ICC — The Intercultural Center convulsed in violence yesterday as realist international relations scholars in the Department of Government invaded the office space of their liberal internationalist colleagues.
Striking swiftly and without warning, the realist professors launched a coordinated assault against the liberals, occupying their offices and annexing them for their own use.
“It was your average day around the office when the realists suddenly just descended upon us,” said George Shambaugh, still nursing a head wound from where he had been bludgeoned with a copy of Hobbes’ Leviathan. “Now they won’t even let us back inside the department.”
Shambaugh sought asylum in the Department of Spanish and Portuguese which, responding to the humanitarian crisis, has opened its doors to the desperate liberals. Unfortunately, conditions in the refugee camps are poor.
“The way we’ve been reduced to living—it’s almost like we’re TAs,” Shambaugh complains. “I mean, what kind of person is so cruel and selfish that he would do this to his own colleagues?”
“Hey, I object to that characterization,” said realist professor Matthew Kroenig when asked for comment. “Cruel or no, this had nothing to do with who we are as people; it was the system that drove our actions. The liberals had just ordered a shipment of letter openers. Were those meant for the peaceful opening of correspondence, or were they planning to use them against us? I just don’t know. Classic security dilemma. We were merely rational, unitary actors acting so as to maximize our own security. It’s all right there in Kenneth Waltz.”
Looking back, the liberals say they should have seen the threat coming.
“The realists swallowed up the department’s constructivists a few weeks ago,” Shambaugh said. “At the time we let it slide and appeased them. That was a mistake. We should have allied with the constructivists to balance the threat.”

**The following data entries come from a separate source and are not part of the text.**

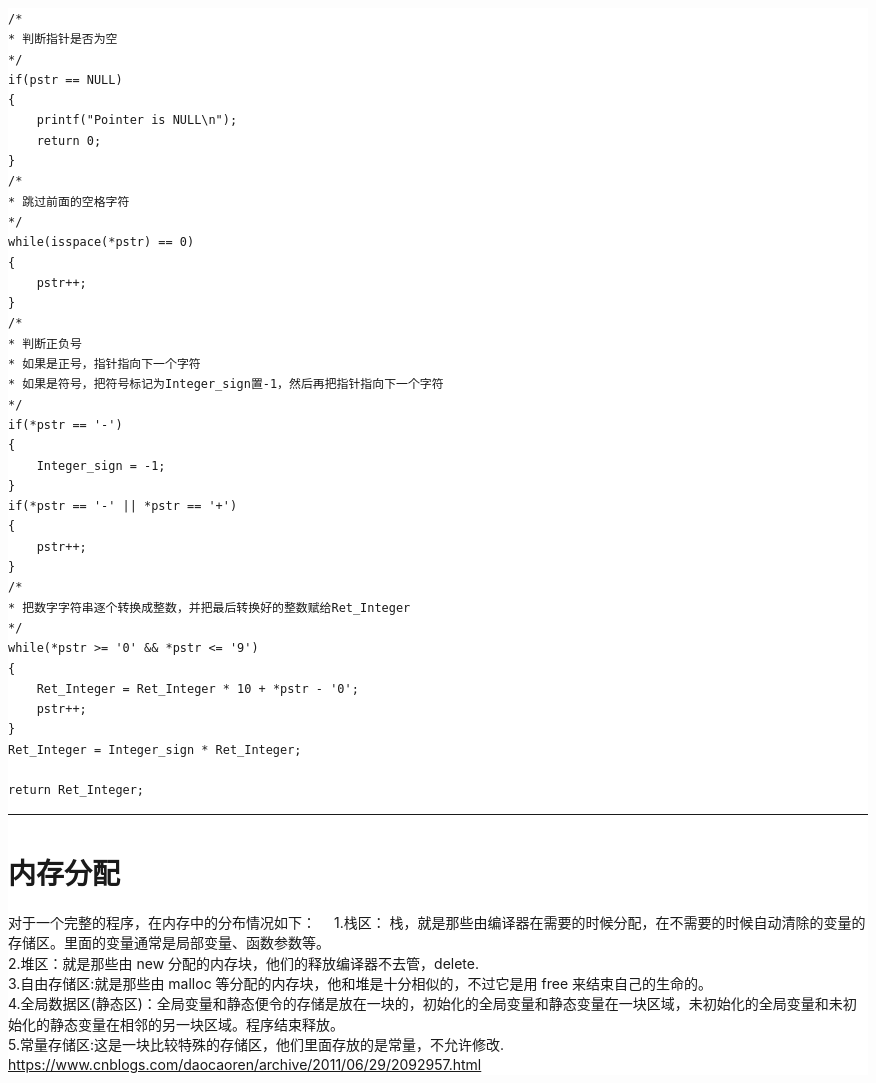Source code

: 	/*
	* 判断指针是否为空
	*/
	if(pstr == NULL)
	{
		printf("Pointer is NULL\n");
		return 0;
	}	
	/*
	* 跳过前面的空格字符
	*/
	while(isspace(*pstr) == 0)
	{
		pstr++;
	}	
	/*
	* 判断正负号
	* 如果是正号，指针指向下一个字符
	* 如果是符号，把符号标记为Integer_sign置-1，然后再把指针指向下一个字符
	*/
	if(*pstr == '-')
	{
		Integer_sign = -1;
	}
	if(*pstr == '-' || *pstr == '+')
	{
		pstr++;
	}	
	/*
	* 把数字字符串逐个转换成整数，并把最后转换好的整数赋给Ret_Integer
	*/
	while(*pstr >= '0' && *pstr <= '9')
	{
		Ret_Integer = Ret_Integer * 10 + *pstr - '0';
		pstr++;
	}
	Ret_Integer = Integer_sign * Ret_Integer;
	
	return Ret_Integer;


----------

# 内存分配

对于一个完整的程序，在内存中的分布情况如下：　
1.栈区： 栈，就是那些由编译器在需要的时候分配，在不需要的时候自动清除的变量的存储区。里面的变量通常是局部变量、函数参数等。   
2.堆区：就是那些由 new 分配的内存块，他们的释放编译器不去管，delete.  
3.自由存储区:就是那些由 malloc 等分配的内存块，他和堆是十分相似的，不过它是用 free 来结束自己的生命的。   
4.全局数据区(静态区)：全局变量和静态便令的存储是放在一块的，初始化的全局变量和静态变量在一块区域，未初始化的全局变量和未初始化的静态变量在相邻的另一块区域。程序结束释放。  
5.常量存储区:这是一块比较特殊的存储区，他们里面存放的是常量，不允许修改.
https://www.cnblogs.com/daocaoren/archive/2011/06/29/2092957.html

Still, most of the liberals simply did not believe the realists were capable of launching such an attack. Most ascribe to the “tenured peace theory” which maintains that tenured professors, though on average not less violent than non-tenured professors, will nevertheless not fight with one another. With nothing to gain from each other and recognizing the legitimacy that tenure confers, there will be no cause for conflict between the parties, so the theory holds.
Additionally, the liberals had thought that the realists were sufficiently integrated into intra-department institutions that the benefits of cooperation would outweigh those of conflict.
“We all came together frequently in department meetings to address collective action problems,” said Shambaugh. “That was how we were able to implement the landmark ‘You-Kill-It, You-Fill-It’ Accords of 1984. It completely resolved the problem of department-wide coffee shortages. On top of that, we engaged in a high level of trade. The realists had the copy paper and we had the toner. Everyone relied on everyone else.”
Kroenig disagrees, “Collective action? Trade? Don’t make me laugh! First of all, they had the copier—that’s an indivisible good. And secondly, at the end of the day we are all living in an anarchic department system in which the strong do what they can and the weak suffer what they must. The liberals were a rising power set to threaten our hegemony with their letter openers. We had to make a preventive strike. Plus, if you think for a minute that we would forgo an opportunity to seize their toner, Post-it notes, and other fungible resources, you must be crazy.”
The university community has condemned the realists’ actions and will meet to discuss potential solutions. The Department of Economics has recommended a sanctions regime to bring the realists to heel. At press time, this proposal was being met with serious opposition from faculty in the McDonough School of Business who have close commercial ties to the realists.